== What is expected ==
A faithful copy of the data below is required, leaving out every picture.

== Extracted records ==
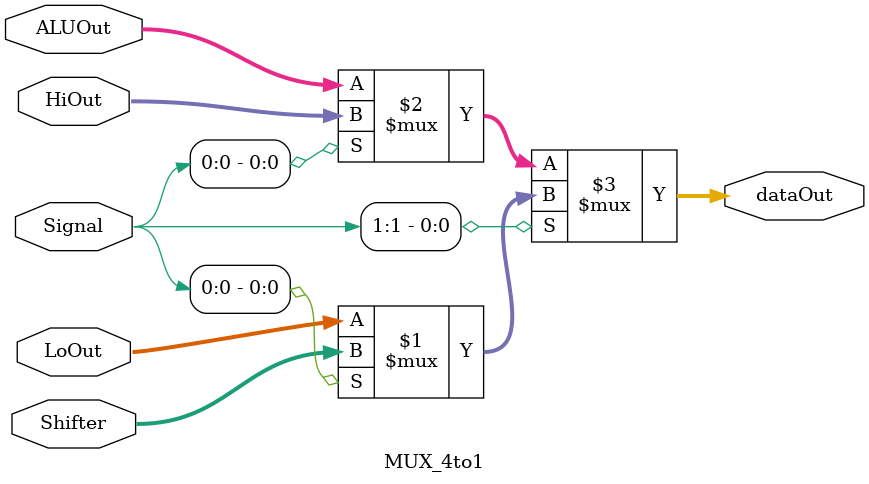
<source format=v>
`timescale 1ns/1ns

module MUX_4to1( ALUOut, HiOut, LoOut, Shifter, Signal, dataOut );
  //四個人進來只能選一個出去
  input [31:0] ALUOut ;
  input [31:0] HiOut ;
  input [31:0] LoOut ;
  input [31:0] Shifter ;
  input [1:0] Signal ;

  output [31:0] dataOut ;

  assign dataOut = Signal[1] ? ( Signal[0] ? Shifter : LoOut ) : ( Signal[0] ? HiOut : ALUOut );

endmodule
</source>
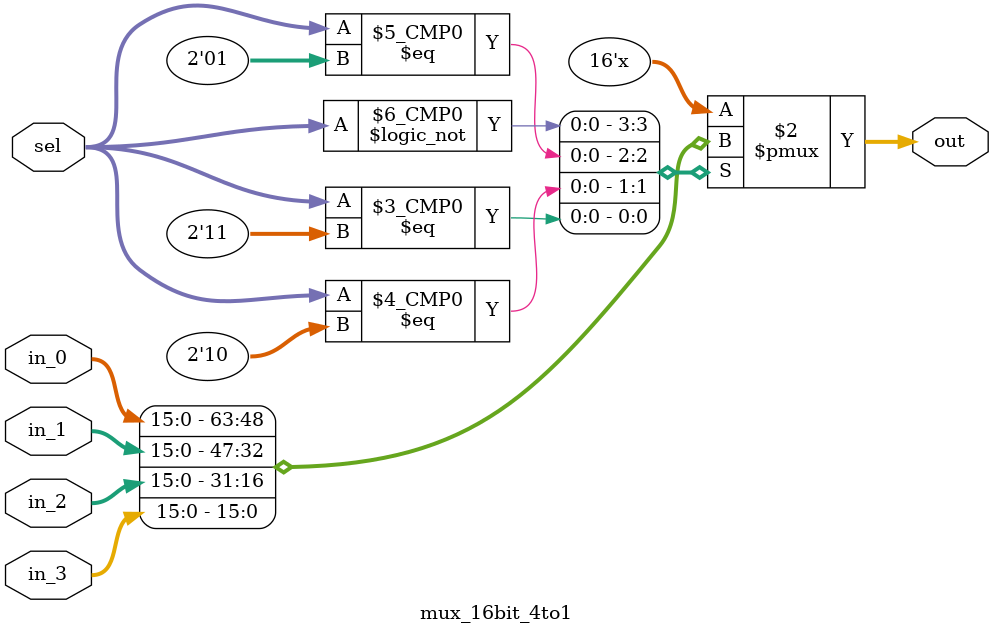
<source format=v>
/*CS 552 Project 4 to 1 mux(16bit)*/
module mux_16bit_4to1(sel, in_0, in_1, in_2, in_3, out);
	input [1:0] sel;
	input [15:0] in_0;
	input [15:0] in_1;
	input [15:0] in_2;
	input [15:0] in_3;

	output reg [15:0] out;

	always @ (sel or in_0 or in_1 or in_2 or in_3) begin
		case(sel)
			2'b00: out <= in_0;
			2'b01: out <= in_1;
			2'b10: out <= in_2;
			2'b11: out <= in_3;
		endcase
	end
endmodule 

</source>
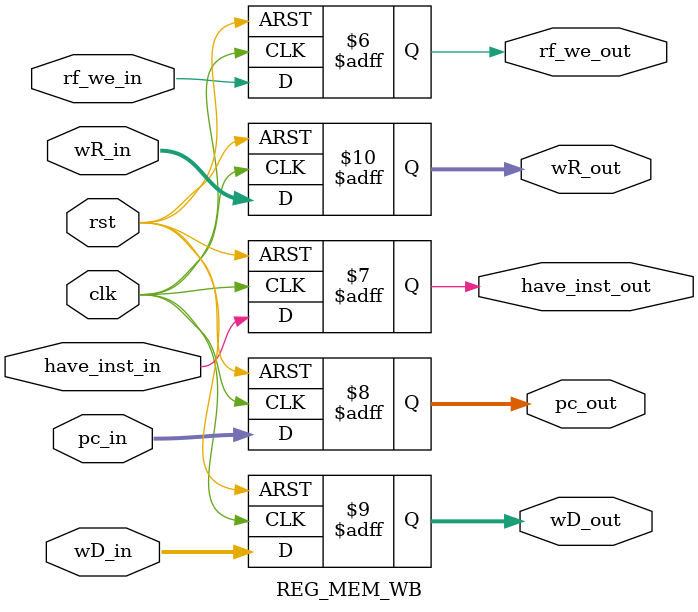
<source format=v>
module REG_MEM_WB (
    input wire        clk,
    input wire        rst,  
    
    //数据信号
    input wire [4 :0] wR_in,
    input wire [31:0] wD_in,
    input wire [31:0] pc_in,
    input wire        have_inst_in,

    output reg [4 :0] wR_out,
    output reg [31:0] wD_out,
    output reg [31:0] pc_out,
    output reg        have_inst_out,

    //控制信号
    input wire        rf_we_in,
    output reg        rf_we_out
);

    //数据信号寄存
    always @ (posedge clk or posedge rst) begin
        if(rst)      wR_out <= 5'b0;
        else         wR_out <= wR_in;
    end

    always @ (posedge clk or posedge rst) begin
        if(rst)      wD_out <= 32'b0;
        else         wD_out <= wD_in;
    end

    always @ (posedge clk or posedge rst) begin
        if(rst)      pc_out <= 32'b0;
        else         pc_out <= pc_in;
    end

    always @(posedge clk or posedge rst) begin
        if(rst)      have_inst_out <= 1'b0;
        else         have_inst_out <= have_inst_in;
    end

    //控制信号寄存
    always @ (posedge clk or posedge rst) begin
        if(rst)      rf_we_out <= 1'b0;
        else         rf_we_out <= rf_we_in;
    end

endmodule
</source>
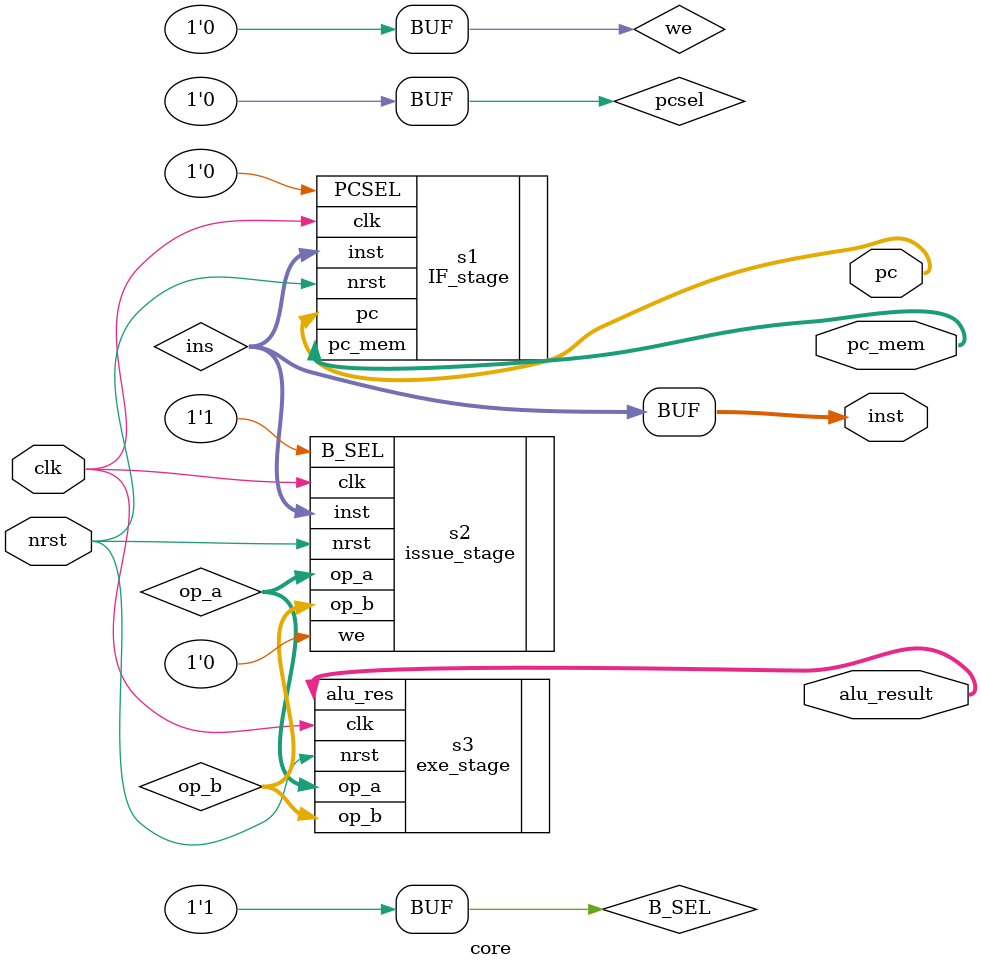
<source format=sv>
module core(
		input logic clk, nrst,
		// these outputs to observe the data flow in pipelines
		output logic [31:0] pc,      	// program counter PIPE #1
		output logic [31:0] pc_mem,   	// pc at instruction mem pipe #2
		output logic [31:0] inst,    	// instruction in PIPE #3
	 	output logic [31:0] alu_result  // alu result in PIPE #4
	);

	// control signals
	logic pcsel, B_SEL, we;    // pc selection / operand B selection / reg file write enable

	// *hardwired comtrol signal for testing untill implementing our control logic* //
	assign pcsel = 0;          // to increment pc by 4
	assign B_SEL = 1; 	   // to choose sign extended immediate
	assign we = 0;		   // to not write back in regfile

	// wires
	logic [31:0] ins;   	   // output wire of IF stage
	logic [31:0] op_a, op_b;   // operands value output from issue stage
	
	// instantiating stages (4 pipelines)
	IF_stage s1 (.clk(clk), .nrst(nrst), .PCSEL(pcsel), .pc(pc), .pc_mem(pc_mem), .inst(ins));
	issue_stage s2 (.clk(clk), .nrst(nrst), .we(we), .B_SEL(B_SEL), .inst(ins), .op_a(op_a), .op_b(op_b));
	exe_stage s3 (.clk(clk), .nrst(nrst), .op_a(op_a), .op_b(op_b), .alu_res(alu_result));
	
	// output
	assign inst = ins;

endmodule

</source>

== Result of this task ==
<source format=v>
`timescale 1ns/1ns

module MUX_4to1( ALUOut, HiOut, LoOut, Shifter, Signal, dataOut );
  //四個人進來只能選一個出去
  input [31:0] ALUOut ;
  input [31:0] HiOut ;
  input [31:0] LoOut ;
  input [31:0] Shifter ;
  input [1:0] Signal ;

  output [31:0] dataOut ;

  assign dataOut = Signal[1] ? ( Signal[0] ? Shifter : LoOut ) : ( Signal[0] ? HiOut : ALUOut );

endmodule
</source>
<source format=v>
/*CS 552 Project 4 to 1 mux(16bit)*/
module mux_16bit_4to1(sel, in_0, in_1, in_2, in_3, out);
	input [1:0] sel;
	input [15:0] in_0;
	input [15:0] in_1;
	input [15:0] in_2;
	input [15:0] in_3;

	output reg [15:0] out;

	always @ (sel or in_0 or in_1 or in_2 or in_3) begin
		case(sel)
			2'b00: out <= in_0;
			2'b01: out <= in_1;
			2'b10: out <= in_2;
			2'b11: out <= in_3;
		endcase
	end
endmodule 

</source>
<source format=v>
module REG_MEM_WB (
    input wire        clk,
    input wire        rst,  
    
    //数据信号
    input wire [4 :0] wR_in,
    input wire [31:0] wD_in,
    input wire [31:0] pc_in,
    input wire        have_inst_in,

    output reg [4 :0] wR_out,
    output reg [31:0] wD_out,
    output reg [31:0] pc_out,
    output reg        have_inst_out,

    //控制信号
    input wire        rf_we_in,
    output reg        rf_we_out
);

    //数据信号寄存
    always @ (posedge clk or posedge rst) begin
        if(rst)      wR_out <= 5'b0;
        else         wR_out <= wR_in;
    end

    always @ (posedge clk or posedge rst) begin
        if(rst)      wD_out <= 32'b0;
        else         wD_out <= wD_in;
    end

    always @ (posedge clk or posedge rst) begin
        if(rst)      pc_out <= 32'b0;
        else         pc_out <= pc_in;
    end

    always @(posedge clk or posedge rst) begin
        if(rst)      have_inst_out <= 1'b0;
        else         have_inst_out <= have_inst_in;
    end

    //控制信号寄存
    always @ (posedge clk or posedge rst) begin
        if(rst)      rf_we_out <= 1'b0;
        else         rf_we_out <= rf_we_in;
    end

endmodule
</source>
<source format=sv>
module core(
		input logic clk, nrst,
		// these outputs to observe the data flow in pipelines
		output logic [31:0] pc,      	// program counter PIPE #1
		output logic [31:0] pc_mem,   	// pc at instruction mem pipe #2
		output logic [31:0] inst,    	// instruction in PIPE #3
	 	output logic [31:0] alu_result  // alu result in PIPE #4
	);

	// control signals
	logic pcsel, B_SEL, we;    // pc selection / operand B selection / reg file write enable

	// *hardwired comtrol signal for testing untill implementing our control logic* //
	assign pcsel = 0;          // to increment pc by 4
	assign B_SEL = 1; 	   // to choose sign extended immediate
	assign we = 0;		   // to not write back in regfile

	// wires
	logic [31:0] ins;   	   // output wire of IF stage
	logic [31:0] op_a, op_b;   // operands value output from issue stage
	
	// instantiating stages (4 pipelines)
	IF_stage s1 (.clk(clk), .nrst(nrst), .PCSEL(pcsel), .pc(pc), .pc_mem(pc_mem), .inst(ins));
	issue_stage s2 (.clk(clk), .nrst(nrst), .we(we), .B_SEL(B_SEL), .inst(ins), .op_a(op_a), .op_b(op_b));
	exe_stage s3 (.clk(clk), .nrst(nrst), .op_a(op_a), .op_b(op_b), .alu_res(alu_result));
	
	// output
	assign inst = ins;

endmodule

</source>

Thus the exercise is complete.